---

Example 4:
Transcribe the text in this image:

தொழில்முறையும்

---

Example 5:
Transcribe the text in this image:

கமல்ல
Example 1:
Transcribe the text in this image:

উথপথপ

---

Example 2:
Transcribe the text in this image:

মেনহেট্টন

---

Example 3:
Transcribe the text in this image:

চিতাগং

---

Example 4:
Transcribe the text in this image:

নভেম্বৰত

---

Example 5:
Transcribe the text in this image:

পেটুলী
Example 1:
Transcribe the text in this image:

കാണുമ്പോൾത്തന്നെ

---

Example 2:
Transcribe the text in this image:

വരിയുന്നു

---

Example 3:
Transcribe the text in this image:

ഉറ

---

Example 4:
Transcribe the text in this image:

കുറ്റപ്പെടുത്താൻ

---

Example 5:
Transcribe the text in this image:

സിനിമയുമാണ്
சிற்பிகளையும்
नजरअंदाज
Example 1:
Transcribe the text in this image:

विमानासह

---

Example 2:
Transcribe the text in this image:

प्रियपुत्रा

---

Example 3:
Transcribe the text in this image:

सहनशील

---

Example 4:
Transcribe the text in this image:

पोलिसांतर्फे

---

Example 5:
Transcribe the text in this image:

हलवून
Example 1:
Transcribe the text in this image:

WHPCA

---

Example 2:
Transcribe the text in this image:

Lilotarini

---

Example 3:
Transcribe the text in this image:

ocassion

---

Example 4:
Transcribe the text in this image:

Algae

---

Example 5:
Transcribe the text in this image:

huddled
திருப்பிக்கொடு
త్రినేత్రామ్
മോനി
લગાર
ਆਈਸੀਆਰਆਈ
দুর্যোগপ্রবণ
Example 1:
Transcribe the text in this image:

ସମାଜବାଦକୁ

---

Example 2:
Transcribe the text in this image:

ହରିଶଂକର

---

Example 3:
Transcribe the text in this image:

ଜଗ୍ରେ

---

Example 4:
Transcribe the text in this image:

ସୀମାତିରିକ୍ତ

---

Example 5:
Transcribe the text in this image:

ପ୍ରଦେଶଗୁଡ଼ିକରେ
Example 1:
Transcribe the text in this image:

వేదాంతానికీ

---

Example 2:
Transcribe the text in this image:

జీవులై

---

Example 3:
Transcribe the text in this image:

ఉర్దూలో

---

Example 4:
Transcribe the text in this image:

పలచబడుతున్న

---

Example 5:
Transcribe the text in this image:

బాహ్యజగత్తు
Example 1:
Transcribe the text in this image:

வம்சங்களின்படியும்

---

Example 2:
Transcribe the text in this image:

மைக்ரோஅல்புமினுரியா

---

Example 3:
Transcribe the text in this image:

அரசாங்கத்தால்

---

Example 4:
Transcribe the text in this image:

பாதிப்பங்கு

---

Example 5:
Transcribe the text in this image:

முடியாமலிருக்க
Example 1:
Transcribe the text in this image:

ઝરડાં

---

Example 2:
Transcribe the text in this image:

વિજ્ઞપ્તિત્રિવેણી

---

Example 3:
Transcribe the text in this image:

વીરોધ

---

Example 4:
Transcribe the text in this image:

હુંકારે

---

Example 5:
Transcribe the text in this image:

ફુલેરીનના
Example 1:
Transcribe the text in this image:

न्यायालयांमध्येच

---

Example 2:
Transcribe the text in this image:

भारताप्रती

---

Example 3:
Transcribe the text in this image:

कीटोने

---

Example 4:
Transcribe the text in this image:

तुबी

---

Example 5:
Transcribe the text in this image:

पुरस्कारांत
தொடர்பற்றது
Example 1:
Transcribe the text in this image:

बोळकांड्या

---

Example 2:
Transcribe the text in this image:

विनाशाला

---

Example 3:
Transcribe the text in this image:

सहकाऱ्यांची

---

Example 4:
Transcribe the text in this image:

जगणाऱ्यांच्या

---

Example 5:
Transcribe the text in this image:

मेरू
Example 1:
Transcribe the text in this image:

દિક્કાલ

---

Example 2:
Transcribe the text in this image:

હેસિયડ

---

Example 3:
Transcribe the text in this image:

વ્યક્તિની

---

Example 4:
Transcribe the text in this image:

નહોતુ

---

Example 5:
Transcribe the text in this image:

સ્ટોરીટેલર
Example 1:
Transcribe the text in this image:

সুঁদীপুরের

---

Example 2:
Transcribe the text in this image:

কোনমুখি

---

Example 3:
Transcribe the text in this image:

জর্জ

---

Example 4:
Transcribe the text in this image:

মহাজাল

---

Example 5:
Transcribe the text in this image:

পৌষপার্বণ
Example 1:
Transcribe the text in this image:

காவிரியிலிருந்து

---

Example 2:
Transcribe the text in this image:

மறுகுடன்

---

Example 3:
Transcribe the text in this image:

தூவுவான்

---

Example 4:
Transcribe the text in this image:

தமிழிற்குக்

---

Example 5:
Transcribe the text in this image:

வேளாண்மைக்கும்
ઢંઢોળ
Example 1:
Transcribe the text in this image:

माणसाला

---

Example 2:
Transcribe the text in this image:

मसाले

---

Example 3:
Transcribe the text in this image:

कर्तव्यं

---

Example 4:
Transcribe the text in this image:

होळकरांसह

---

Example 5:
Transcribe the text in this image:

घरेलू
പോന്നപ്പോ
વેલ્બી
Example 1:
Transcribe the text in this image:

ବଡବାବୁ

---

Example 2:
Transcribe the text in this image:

(Written instruction) Give these data lines as a numbered list, omitting blank lines.

(Result below)
1. ---
2. Example 4:
3. Transcribe the text in this image:
4. தொழில்முறையும்
5. ---
6. Example 5:
7. Transcribe the text in this image:
8. கமல்ல
9. Example 1:
10. Transcribe the text in this image:
11. উথপথপ
12. ---
13. Example 2:
14. Transcribe the text in this image:
15. মেনহেট্টন
16. ---
17. Example 3:
18. Transcribe the text in this image:
19. চিতাগং
20. ---
21. Example 4:
22. Transcribe the text in this image:
23. নভেম্বৰত
24. ---
25. Example 5:
26. Transcribe the text in this image:
27. পেটুলী
28. Example 1:
29. Transcribe the text in this image:
30. കാണുമ്പോൾത്തന്നെ
31. ---
32. Example 2:
33. Transcribe the text in this image:
34. വരിയുന്നു
35. ---
36. Example 3:
37. Transcribe the text in this image:
38. ഉറ
39. ---
40. Example 4:
41. Transcribe the text in this image:
42. കുറ്റപ്പെടുത്താൻ
43. ---
44. Example 5:
45. Transcribe the text in this image:
46. സിനിമയുമാണ്
47. சிற்பிகளையும்
48. नजरअंदाज
49. Example 1:
50. Transcribe the text in this image:
51. विमानासह
52. ---
53. Example 2:
54. Transcribe the text in this image:
55. प्रियपुत्रा
56. ---
57. Example 3:
58. Transcribe the text in this image:
59. सहनशील
60. ---
61. Example 4:
62. Transcribe the text in this image:
63. पोलिसांतर्फे
64. ---
65. Example 5:
66. Transcribe the text in this image:
67. हलवून
68. Example 1:
69. Transcribe the text in this image:
70. WHPCA
71. ---
72. Example 2:
73. Transcribe the text in this image:
74. Lilotarini
75. ---
76. Example 3:
77. Transcribe the text in this image:
78. ocassion
79. ---
80. Example 4:
81. Transcribe the text in this image:
82. Algae
83. ---
84. Example 5:
85. Transcribe the text in this image:
86. huddled
87. திருப்பிக்கொடு
88. త్రినేత్రామ్
89. മോനി
90. લગાર
91. ਆਈਸੀਆਰਆਈ
92. দুর্যোগপ্রবণ
93. Example 1:
94. Transcribe the text in this image:
95. ସମାଜବାଦକୁ
96. ---
97. Example 2:
98. Transcribe the text in this image:
99. ହରିଶଂକର
100. ---
101. Example 3:
102. Transcribe the text in this image:
103. ଜଗ୍ରେ
104. ---
105. Example 4:
106. Transcribe the text in this image:
107. ସୀମାତିରିକ୍ତ
108. ---
109. Example 5:
110. Transcribe the text in this image:
111. ପ୍ରଦେଶଗୁଡ଼ିକରେ
112. Example 1:
113. Transcribe the text in this image:
114. వేదాంతానికీ
115. ---
116. Example 2:
117. Transcribe the text in this image:
118. జీవులై
119. ---
120. Example 3:
121. Transcribe the text in this image:
122. ఉర్దూలో
123. ---
124. Example 4:
125. Transcribe the text in this image:
126. పలచబడుతున్న
127. ---
128. Example 5:
129. Transcribe the text in this image:
130. బాహ్యజగత్తు
131. Example 1:
132. Transcribe the text in this image:
133. வம்சங்களின்படியும்
134. ---
135. Example 2:
136. Transcribe the text in this image:
137. மைக்ரோஅல்புமினுரியா
138. ---
139. Example 3:
140. Transcribe the text in this image:
141. அரசாங்கத்தால்
142. ---
143. Example 4:
144. Transcribe the text in this image:
145. பாதிப்பங்கு
146. ---
147. Example 5:
148. Transcribe the text in this image:
149. முடியாமலிருக்க
150. Example 1:
151. Transcribe the text in this image:
152. ઝરડાં
153. ---
154. Example 2:
155. Transcribe the text in this image:
156. વિજ્ઞપ્તિત્રિવેણી
157. ---
158. Example 3:
159. Transcribe the text in this image:
160. વીરોધ
161. ---
162. Example 4:
163. Transcribe the text in this image:
164. હુંકારે
165. ---
166. Example 5:
167. Transcribe the text in this image:
168. ફુલેરીનના
169. Example 1:
170. Transcribe the text in this image:
171. न्यायालयांमध्येच
172. ---
173. Example 2:
174. Transcribe the text in this image:
175. भारताप्रती
176. ---
177. Example 3:
178. Transcribe the text in this image:
179. कीटोने
180. ---
181. Example 4:
182. Transcribe the text in this image:
183. तुबी
184. ---
185. Example 5:
186. Transcribe the text in this image:
187. पुरस्कारांत
188. தொடர்பற்றது
189. Example 1:
190. Transcribe the text in this image:
191. बोळकांड्या
192. ---
193. Example 2:
194. Transcribe the text in this image:
195. विनाशाला
196. ---
197. Example 3:
198. Transcribe the text in this image:
199. सहकाऱ्यांची
200. ---
201. Example 4:
202. Transcribe the text in this image:
203. जगणाऱ्यांच्या
204. ---
205. Example 5:
206. Transcribe the text in this image:
207. मेरू
208. Example 1:
209. Transcribe the text in this image:
210. દિક્કાલ
211. ---
212. Example 2:
213. Transcribe the text in this image:
214. હેસિયડ
215. ---
216. Example 3:
217. Transcribe the text in this image:
218. વ્યક્તિની
219. ---
220. Example 4:
221. Transcribe the text in this image:
222. નહોતુ
223. ---
224. Example 5:
225. Transcribe the text in this image:
226. સ્ટોરીટેલર
227. Example 1:
228. Transcribe the text in this image:
229. সুঁদীপুরের
230. ---
231. Example 2:
232. Transcribe the text in this image:
233. কোনমুখি
234. ---
235. Example 3:
236. Transcribe the text in this image:
237. জর্জ
238. ---
239. Example 4:
240. Transcribe the text in this image:
241. মহাজাল
242. ---
243. Example 5:
244. Transcribe the text in this image:
245. পৌষপার্বণ
246. Example 1:
247. Transcribe the text in this image:
248. காவிரியிலிருந்து
249. ---
250. Example 2:
251. Transcribe the text in this image:
252. மறுகுடன்
253. ---
254. Example 3:
255. Transcribe the text in this image:
256. தூவுவான்
257. ---
258. Example 4:
259. Transcribe the text in this image:
260. தமிழிற்குக்
261. ---
262. Example 5:
263. Transcribe the text in this image:
264. வேளாண்மைக்கும்
265. ઢંઢોળ
266. Example 1:
267. Transcribe the text in this image:
268. माणसाला
269. ---
270. Example 2:
271. Transcribe the text in this image:
272. मसाले
273. ---
274. Example 3:
275. Transcribe the text in this image:
276. कर्तव्यं
277. ---
278. Example 4:
279. Transcribe the text in this image:
280. होळकरांसह
281. ---
282. Example 5:
283. Transcribe the text in this image:
284. घरेलू
285. പോന്നപ്പോ
286. વેલ્બી
287. Example 1:
288. Transcribe the text in this image:
289. ବଡବାବୁ
290. ---
291. Example 2:
292. Transcribe the text in this image:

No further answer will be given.